Write flink streaming data to local file system of flink task node use flink StreamingFileSink and carbon SDK;

Copy local carbon data file to carbon data store system, such as HDFS, S3;

Generate and write segment file to ${tablePath}/load_details;

Run "alter table ${tableName} collect segments" command on server, to compact segment files in ${tablePath}/load_details, and then move the compacted segment file to ${tablePath}/Metadata/Segments/,update table status file finally.

Have raised a jira&nbsp;https://issues.apache.org/jira/browse/CARBONDATA-3557

Welcome you opinion and suggestions.

Re: [DISCUSSION] Support write Flink streaming data to Carbon

Posted by Raghunandan S <ca...@gmail.com>.
+1

On Thu, 31 Oct, 2019, 9:13 AM Jacky Li, <ja...@apache.org> wrote:

> +1 for these feature, in my opinion, flink-carbon is a good fit for near
> realtiem analytics
>
> One doubt is that in your design, the Collect Segment command and
> Compaction command are two separate commands, right?
>
> Collect Segment command modify the metadata files (tablestatus file and
> segment file), while Compaction command merges small data files and build
> indexes.
>
> Is my understanding right?
>
> Regards,
> Jacky
>
> On 2019/10/29 06:59:51, "爱在西元前" <37...@qq.com> wrote:
> > The write process is:
> >
> > Write flink streaming data to local file system of flink task node use
> flink StreamingFileSink and carbon SDK;
> >
> > Copy local carbon data file to carbon data store system, such as HDFS,
> S3;
> >
> > Generate and write segment file to ${tablePath}/load_details;
> >
> > Run "alter table ${tableName} collect segments" command on server, to
> compact segment files in ${tablePath}/load_details, and then move the
> compacted segment file to ${tablePath}/Metadata/Segments/,update table
> status file finally.
> >
> > Have raised a jira https://issues.apache.org/jira/browse/CARBONDATA-3557
> >
> > Welcome you opinion and suggestions.
>

Re: [DISCUSSION] Support write Flink streaming data to Carbon

Posted by Jacky Li <ja...@apache.org>.
+1 for these feature, in my opinion, flink-carbon is a good fit for near realtiem analytics

One doubt is that in your design, the Collect Segment command and Compaction command are two separate commands, right?

Collect Segment command modify the metadata files (tablestatus file and segment file), while Compaction command merges small data files and build indexes.
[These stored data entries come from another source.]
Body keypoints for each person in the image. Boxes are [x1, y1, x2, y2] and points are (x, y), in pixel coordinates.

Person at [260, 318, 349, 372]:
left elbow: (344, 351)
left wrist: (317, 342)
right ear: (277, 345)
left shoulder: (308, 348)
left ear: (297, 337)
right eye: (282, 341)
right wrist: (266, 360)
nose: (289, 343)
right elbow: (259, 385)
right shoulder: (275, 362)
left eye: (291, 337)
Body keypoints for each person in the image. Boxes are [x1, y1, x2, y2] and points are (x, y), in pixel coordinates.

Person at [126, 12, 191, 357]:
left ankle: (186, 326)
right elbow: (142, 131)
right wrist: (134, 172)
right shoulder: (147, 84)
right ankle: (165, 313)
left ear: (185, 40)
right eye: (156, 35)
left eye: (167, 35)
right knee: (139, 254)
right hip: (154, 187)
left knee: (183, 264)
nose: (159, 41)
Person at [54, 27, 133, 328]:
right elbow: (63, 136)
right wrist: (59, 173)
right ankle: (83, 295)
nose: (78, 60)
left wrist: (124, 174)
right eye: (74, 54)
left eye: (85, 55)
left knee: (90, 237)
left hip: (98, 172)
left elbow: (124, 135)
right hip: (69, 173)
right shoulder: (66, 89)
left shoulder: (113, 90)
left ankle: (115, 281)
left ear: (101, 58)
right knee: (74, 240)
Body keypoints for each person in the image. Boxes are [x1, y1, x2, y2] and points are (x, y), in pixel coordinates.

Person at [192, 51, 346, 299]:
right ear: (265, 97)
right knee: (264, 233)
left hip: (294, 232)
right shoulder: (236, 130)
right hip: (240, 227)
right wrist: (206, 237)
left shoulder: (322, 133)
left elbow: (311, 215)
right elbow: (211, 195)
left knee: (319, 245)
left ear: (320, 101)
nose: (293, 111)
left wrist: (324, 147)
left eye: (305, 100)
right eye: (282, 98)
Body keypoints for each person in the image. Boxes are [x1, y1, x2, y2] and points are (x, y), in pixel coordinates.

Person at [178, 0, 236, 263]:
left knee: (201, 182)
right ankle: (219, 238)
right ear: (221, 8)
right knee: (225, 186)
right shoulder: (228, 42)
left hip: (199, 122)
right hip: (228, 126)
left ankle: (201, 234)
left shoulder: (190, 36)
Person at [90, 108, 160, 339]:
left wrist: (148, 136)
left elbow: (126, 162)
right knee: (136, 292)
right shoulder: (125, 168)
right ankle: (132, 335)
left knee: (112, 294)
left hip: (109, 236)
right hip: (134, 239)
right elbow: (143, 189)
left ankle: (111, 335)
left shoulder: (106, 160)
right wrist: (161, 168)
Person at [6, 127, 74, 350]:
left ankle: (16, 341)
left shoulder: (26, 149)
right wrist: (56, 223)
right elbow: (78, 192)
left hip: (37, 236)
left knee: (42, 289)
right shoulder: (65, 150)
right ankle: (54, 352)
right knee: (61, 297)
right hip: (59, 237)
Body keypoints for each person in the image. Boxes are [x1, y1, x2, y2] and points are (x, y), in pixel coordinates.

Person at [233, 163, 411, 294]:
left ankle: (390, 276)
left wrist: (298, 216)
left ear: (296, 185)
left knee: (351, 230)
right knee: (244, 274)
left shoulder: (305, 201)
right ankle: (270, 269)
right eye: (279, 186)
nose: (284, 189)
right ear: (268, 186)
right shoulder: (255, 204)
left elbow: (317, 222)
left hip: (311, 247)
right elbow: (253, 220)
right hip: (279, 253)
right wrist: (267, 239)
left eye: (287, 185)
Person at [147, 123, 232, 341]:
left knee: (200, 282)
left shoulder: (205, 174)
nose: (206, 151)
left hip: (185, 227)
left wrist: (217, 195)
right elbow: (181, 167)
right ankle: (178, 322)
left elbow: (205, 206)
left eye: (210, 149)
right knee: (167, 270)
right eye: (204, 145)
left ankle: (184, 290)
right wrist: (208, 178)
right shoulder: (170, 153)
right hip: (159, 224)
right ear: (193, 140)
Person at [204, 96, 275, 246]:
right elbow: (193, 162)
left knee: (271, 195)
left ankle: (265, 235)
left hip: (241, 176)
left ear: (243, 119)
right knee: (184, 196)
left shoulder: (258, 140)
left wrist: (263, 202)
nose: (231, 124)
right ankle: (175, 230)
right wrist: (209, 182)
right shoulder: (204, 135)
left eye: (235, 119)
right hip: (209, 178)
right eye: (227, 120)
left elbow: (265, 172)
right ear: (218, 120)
Is my understanding right?

Regards,
Jacky

On 2019/10/29 06:59:51, "爱在西元前" <37...@qq.com> wrote: 
> The write process is:
> 
> Write flink streaming data to local file system of flink task node use flink StreamingFileSink and carbon SDK;
> 
> Copy local carbon data file to carbon data store system, such as HDFS, S3;
> 
> Generate and write segment file to ${tablePath}/load_details;
> 
> Run "alter table ${tableName} collect segments" command on server, to compact segment files in ${tablePath}/load_details, and then move the compacted segment file to ${tablePath}/Metadata/Segments/,update table status file finally.
> 
> Have raised a jira https://issues.apache.org/jira/browse/CARBONDATA-3557
> 
> Welcome you opinion and suggestions.